When a reporter is expected to do so much more with a story, it could impact how well the story is done if the reporter has less time to research or write it, and needs to rush to get the story broadcast in this increasingly interactive, info-hungry, multi-channel, Web-connected universe.
Is this fear-mongering? No. These are just some of the actual examples of what happened in Canada — and could happen here.
True, even smaller newspapers have already been making changes. The newspapers have their print product, their online version, their ventures into audio, video and other multimedia options.

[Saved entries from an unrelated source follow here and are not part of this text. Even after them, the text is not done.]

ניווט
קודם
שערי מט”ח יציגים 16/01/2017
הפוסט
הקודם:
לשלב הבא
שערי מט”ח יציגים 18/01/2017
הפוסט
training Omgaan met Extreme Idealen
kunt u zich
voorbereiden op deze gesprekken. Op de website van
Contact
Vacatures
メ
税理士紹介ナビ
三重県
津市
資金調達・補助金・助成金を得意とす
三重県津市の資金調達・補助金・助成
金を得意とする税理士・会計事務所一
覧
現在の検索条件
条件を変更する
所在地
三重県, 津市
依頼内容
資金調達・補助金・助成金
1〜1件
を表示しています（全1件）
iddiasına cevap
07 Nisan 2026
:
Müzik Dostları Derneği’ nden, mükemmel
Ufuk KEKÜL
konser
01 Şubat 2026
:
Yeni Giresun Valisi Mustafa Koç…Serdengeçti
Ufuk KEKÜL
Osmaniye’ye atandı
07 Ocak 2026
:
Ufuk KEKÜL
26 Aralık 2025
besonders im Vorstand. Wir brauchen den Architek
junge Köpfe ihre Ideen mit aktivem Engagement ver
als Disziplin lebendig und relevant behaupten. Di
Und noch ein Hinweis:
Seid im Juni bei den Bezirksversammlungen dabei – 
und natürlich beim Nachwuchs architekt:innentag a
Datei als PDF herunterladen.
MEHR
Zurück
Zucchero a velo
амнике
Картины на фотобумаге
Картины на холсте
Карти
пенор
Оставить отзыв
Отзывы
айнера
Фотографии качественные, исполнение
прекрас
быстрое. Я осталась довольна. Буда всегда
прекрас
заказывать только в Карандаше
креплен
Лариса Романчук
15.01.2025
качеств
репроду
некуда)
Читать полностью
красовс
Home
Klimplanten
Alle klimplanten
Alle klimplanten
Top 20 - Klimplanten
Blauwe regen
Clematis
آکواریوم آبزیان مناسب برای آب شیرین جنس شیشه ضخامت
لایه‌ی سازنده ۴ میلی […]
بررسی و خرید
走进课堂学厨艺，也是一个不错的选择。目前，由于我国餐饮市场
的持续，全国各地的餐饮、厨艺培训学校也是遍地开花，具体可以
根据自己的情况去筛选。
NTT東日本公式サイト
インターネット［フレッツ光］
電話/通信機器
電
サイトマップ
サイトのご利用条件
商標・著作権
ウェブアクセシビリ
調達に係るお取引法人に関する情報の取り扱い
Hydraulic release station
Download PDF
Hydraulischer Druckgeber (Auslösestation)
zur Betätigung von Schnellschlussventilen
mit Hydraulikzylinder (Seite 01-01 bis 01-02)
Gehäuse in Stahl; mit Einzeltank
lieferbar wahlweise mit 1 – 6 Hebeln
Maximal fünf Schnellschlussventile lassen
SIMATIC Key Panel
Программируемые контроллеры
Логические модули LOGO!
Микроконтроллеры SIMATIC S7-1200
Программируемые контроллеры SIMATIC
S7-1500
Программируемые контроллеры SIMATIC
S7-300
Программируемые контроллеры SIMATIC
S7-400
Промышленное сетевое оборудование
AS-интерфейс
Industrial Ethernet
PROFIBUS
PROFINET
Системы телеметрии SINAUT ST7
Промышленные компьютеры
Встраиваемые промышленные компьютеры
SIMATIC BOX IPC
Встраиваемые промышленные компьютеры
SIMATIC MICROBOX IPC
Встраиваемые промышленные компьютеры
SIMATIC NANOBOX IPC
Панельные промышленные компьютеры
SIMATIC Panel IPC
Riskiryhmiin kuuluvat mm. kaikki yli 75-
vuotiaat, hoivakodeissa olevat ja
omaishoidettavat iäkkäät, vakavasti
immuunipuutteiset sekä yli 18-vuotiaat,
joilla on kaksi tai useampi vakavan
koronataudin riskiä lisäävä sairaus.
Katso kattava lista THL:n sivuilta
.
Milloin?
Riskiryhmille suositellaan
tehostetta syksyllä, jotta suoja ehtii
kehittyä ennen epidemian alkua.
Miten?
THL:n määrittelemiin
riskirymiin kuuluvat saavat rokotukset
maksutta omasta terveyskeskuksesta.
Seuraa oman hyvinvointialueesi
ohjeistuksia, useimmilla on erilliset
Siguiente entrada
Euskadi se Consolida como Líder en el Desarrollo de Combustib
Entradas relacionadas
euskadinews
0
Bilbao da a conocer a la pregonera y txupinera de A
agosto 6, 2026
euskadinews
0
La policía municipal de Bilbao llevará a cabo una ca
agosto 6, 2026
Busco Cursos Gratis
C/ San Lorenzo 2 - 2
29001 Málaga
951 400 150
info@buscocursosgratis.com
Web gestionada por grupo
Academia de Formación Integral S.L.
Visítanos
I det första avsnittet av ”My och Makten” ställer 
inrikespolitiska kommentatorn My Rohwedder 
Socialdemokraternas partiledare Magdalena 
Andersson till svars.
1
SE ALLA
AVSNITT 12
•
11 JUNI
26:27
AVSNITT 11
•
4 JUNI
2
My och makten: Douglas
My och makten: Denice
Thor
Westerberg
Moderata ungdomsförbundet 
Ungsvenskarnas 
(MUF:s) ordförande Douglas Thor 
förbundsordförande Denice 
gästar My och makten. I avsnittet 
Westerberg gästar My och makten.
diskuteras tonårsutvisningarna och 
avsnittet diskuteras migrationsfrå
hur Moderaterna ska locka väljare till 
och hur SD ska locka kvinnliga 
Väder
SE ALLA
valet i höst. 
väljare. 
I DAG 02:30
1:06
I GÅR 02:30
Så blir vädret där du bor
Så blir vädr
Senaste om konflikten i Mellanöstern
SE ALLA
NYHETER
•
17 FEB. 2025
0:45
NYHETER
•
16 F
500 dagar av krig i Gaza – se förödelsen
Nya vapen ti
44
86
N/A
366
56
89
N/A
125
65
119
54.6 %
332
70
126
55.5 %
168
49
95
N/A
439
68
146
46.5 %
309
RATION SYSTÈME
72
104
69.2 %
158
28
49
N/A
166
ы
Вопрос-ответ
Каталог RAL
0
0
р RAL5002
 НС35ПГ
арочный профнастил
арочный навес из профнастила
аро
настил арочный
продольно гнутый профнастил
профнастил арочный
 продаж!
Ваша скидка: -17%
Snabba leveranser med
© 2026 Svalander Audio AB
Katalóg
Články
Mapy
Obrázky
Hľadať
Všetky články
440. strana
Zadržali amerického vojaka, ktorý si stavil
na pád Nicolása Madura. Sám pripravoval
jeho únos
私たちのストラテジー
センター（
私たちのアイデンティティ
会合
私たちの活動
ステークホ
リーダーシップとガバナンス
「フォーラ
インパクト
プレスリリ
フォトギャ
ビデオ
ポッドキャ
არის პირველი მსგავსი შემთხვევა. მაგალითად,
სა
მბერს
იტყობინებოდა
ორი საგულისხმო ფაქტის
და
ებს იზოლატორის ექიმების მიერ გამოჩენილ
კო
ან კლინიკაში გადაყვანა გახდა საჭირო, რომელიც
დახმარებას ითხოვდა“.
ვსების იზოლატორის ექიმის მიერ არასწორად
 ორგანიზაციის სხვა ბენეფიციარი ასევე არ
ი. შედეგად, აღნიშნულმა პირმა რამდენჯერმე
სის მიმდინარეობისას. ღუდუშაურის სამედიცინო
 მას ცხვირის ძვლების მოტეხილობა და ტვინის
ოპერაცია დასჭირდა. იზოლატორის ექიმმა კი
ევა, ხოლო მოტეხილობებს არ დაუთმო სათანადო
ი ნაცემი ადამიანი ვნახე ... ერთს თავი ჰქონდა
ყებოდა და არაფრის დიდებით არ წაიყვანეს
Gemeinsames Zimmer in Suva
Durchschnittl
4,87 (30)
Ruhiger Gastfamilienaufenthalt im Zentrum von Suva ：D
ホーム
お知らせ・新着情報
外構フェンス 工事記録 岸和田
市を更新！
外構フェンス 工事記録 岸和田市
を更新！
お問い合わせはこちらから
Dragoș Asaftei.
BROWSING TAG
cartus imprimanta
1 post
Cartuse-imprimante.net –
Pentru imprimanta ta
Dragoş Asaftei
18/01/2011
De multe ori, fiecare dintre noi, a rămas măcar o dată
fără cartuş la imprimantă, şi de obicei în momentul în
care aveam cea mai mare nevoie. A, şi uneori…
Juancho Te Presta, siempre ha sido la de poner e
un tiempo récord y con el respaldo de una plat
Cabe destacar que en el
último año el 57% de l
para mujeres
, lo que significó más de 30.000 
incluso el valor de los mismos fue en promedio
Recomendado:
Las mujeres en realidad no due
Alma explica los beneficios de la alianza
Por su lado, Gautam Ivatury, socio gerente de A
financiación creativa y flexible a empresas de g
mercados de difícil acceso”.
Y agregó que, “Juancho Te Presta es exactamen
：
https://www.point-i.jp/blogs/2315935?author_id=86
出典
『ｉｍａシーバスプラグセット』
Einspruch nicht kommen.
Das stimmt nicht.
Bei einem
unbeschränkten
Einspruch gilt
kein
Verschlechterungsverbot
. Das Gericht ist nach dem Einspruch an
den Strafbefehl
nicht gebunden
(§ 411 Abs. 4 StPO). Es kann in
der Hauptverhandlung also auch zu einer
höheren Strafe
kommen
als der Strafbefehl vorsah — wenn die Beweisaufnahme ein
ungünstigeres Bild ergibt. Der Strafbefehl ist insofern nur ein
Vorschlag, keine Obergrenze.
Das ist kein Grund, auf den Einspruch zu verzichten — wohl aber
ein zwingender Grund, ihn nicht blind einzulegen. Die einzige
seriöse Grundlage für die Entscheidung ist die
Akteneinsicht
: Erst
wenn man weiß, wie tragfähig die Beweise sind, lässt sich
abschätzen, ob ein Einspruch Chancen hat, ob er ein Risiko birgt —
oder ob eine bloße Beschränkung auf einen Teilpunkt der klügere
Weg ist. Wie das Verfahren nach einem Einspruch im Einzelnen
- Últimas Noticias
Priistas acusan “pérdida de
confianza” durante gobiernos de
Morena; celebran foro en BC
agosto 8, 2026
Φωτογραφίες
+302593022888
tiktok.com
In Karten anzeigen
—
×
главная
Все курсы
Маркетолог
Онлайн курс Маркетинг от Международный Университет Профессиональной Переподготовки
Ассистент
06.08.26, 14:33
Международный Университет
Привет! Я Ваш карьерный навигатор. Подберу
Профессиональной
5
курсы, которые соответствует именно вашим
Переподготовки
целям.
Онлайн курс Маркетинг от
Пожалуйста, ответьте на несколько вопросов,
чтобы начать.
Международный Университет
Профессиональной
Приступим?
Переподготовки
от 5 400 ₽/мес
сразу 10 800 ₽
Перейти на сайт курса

They might even work with other newspapers, radio or TV stations, offering news feeds or have their staff serve as commentators on stories.
But the difference is the staff at these smaller newspapers or local broadcast companies have roots in their communities.
They’re not run by some giant corporation with offices across the nation.
They’re not being influenced to run entertainment news to support the programs created by a television network.
They care about what happens and is important to their audiences.
They know how important a local rodeo is, report extensively on a local weather catastrophe, and will cover subjects like agriculture, town meetings, or local school politics when no big media company would think twice on that news.
They try to avoid sensationalism, and pride themselves on serving their customers.
In these smaller communities, it’s not just another reader, or viewer, or potential Nielsen Ratings triumph.
For these reasons, people should be aware what these media ownership changes could mean — and fight to protect the independent and smaller media companies that still exist in this country.

(Elaine Shein, executive editor of Capital Press, spent several years on the Canadian Association of Journalists board of directors during the time it was reacting to Canadian media going through considerable media concentration and cross-ownership.)